7 MARES
En la habitación del fondo, en el placard, dentro de una prolija funda
naranja que antes fuera mantel. Allí guardaba mi abuela la Noblex 7 Mares.
Botonera, seis bandas, oronda antena telescópica y tapa protectora con elegante
mapa de usos horarios. “¡No toque, eh!” Tarde de torta negra, té y pedidos de
silencio: “¡Shhh!” El cuerpo reclinado sobre la mesa y la oreja pegada al
parlante para encontrar entre interferencias y ruidos molestos el eco de una
voz que la transportara de nuevo a su tierra, lejana en el espacio y en el
tiempo. El indicador largo recorriendo el dial de izquierda a derecha y de
derecha a izquierda, timoneado con habilidad, con la puntita de la lengua
afuera para lograr precisión. Dos centímetros de trayecto podían llevarte de
viaje por seis países europeos y dos distantes territorios asiáticos. El asunto
requería cuidado y precisión.
- ¡Slishno!, ¡Eto ruski! Noticiero.
En el momento en que se lograba la sintonía no se podía pensar en hacer ni
un solo ruidito. Nada. Yo dejaba de jugar: comprendía el ritual y su
importancia. Me parecía suficiente fortuna poder ver a mis abuelos escuchar la
radio. El crepitar que aparece cuando no se logra sintonía me lo imaginaba como
el fluir de un líquido espeso; y las voces que iban apareciendo pálidamente, me
traían las imágenes de una persona saliendo de aquella agua turbia y revuelta.
Una vez al mes, mis abuelos viajaban hasta la ciudad vecina para cobrar su
jubilación y aprovechaban para quedarse un par de días en lo de la tía Olga.
Aunque yo me quedaba en casa con mamá, esos días mis viajes eran más largos.

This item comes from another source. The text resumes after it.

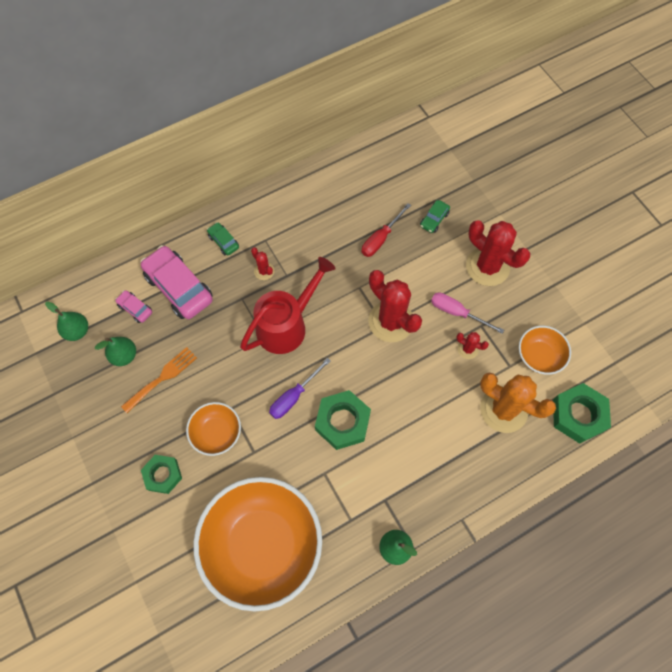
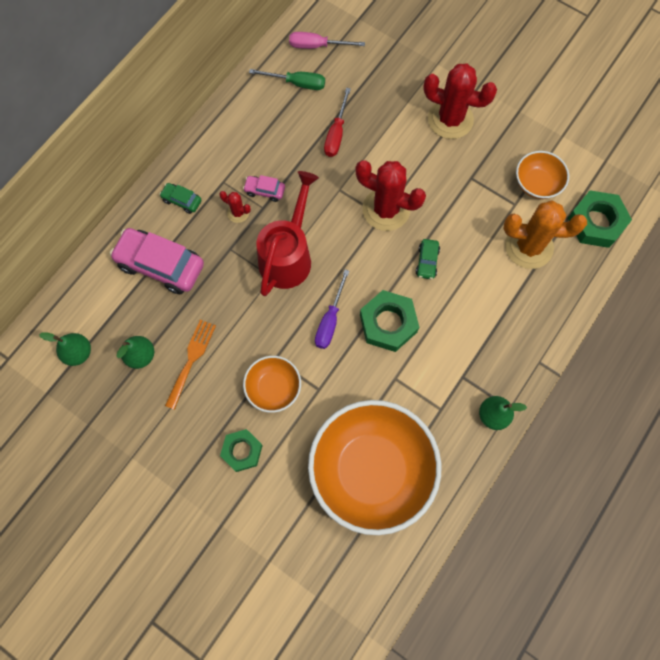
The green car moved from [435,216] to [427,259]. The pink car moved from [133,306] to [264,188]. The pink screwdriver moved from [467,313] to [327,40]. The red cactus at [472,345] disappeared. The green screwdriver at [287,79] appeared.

Descubrí que antes de irse, la abuela guardaba la llave del placard dentro de
una cajita de música que a su vez ocultaba debajo de un par de medias de nylon
hechas un bollo en el cajón de la cómoda. Entonces esperaba con impaciencia la
llegada de la noche; que papá se pusiera a ver la tele y mamá a cocinar. Y como
si fuera una misión de espionaje, me metía en la habitación de los abuelos y
revolvía la cómoda para dar con esa llave. Abría el placard despacito y allí
estaba, en su funda naranja, la 7 Mares prohibida. El truco de ponerla bajo una
campera de seguro no era tan efectivo como subirla hasta mi cuarto mientras no
hubiera cortes publicitarios en la tele. No me dejaban enchufar cosas, pero no
tenía forma de conseguir las doce pilas grandes que la radio necesitaba. Con
cuidado constataba que se encendiera y corría a apagar la luz.
A oscuras, con la única luz del led indicador de encendido, comenzaba mi
aventura. Primero seleccionar la onda adecuada, descartando las que me
devolvían palabras que podía entender. Después ponerme cómodo en el piso,
acostado boca abajo apoyándome en los codos. Y como si necesitara aún más
oscuridad, cerrar los ojos y disponerme a imaginar: entre silbidos de
interferencias y truenos de descargas eléctricas, palabras extrañas con
entonaciones aún más extrañas. Sonidos que se adivinaban música y desaparecían
pisados por una voz en alemán, o en sueco, o en húngaro. La BBC imponiéndose
sobre todas las demás, con un inglés tan claro que casi se podía comprender sin
saber nada, pero nada, nada de inglés. De pronto silencio abrupto. De pronto,
los ensordecedores motores de una nave espacial y tener que tantear rápidamente
la perilla del volumen, confundiéndola casi siempre con el regulador de graves
que estaba al lado. Buscaba algún misterio, uno cualquiera. Era tan raro todo
que seguramente en cualquier momento surgiría algún hecho inexplicable. Y esa
sensación me llenaba de un miedo indescriptible, un miedo que me conectaba con
la raíz profunda y verdadera del miedo. Que me hacía entender cómo sentían el
miedo las personas antes de haber podido dar alguna explicación al amenazante
mundo: el miedo que pudo haber sentido un hombre desamparado ante un trueno en
el principio de los tiempos. Y esas voces imposibles, lejanas, sonando
preocupadas, serias; dándome dimensión de las distancias, de las diferencias,
de la inmensidad del mundo y de mi pequeñez.
La luz anaranjada de la mañana se filtraba por entre las cortinas y me
acariciaba la cara. Me levantaba dolorido después de varias horas sobre la
alfombra. La radio ya no estaba. No me atrevía a preguntar qué había pasado con
ella, quién se la había llevado: si no había sido mamá, podría quedar en evidencia.
Lo cierto es que todos los meses la Noblex volvía a estar ahí, en su cárcel
naranja de tela, esperando mi rescate.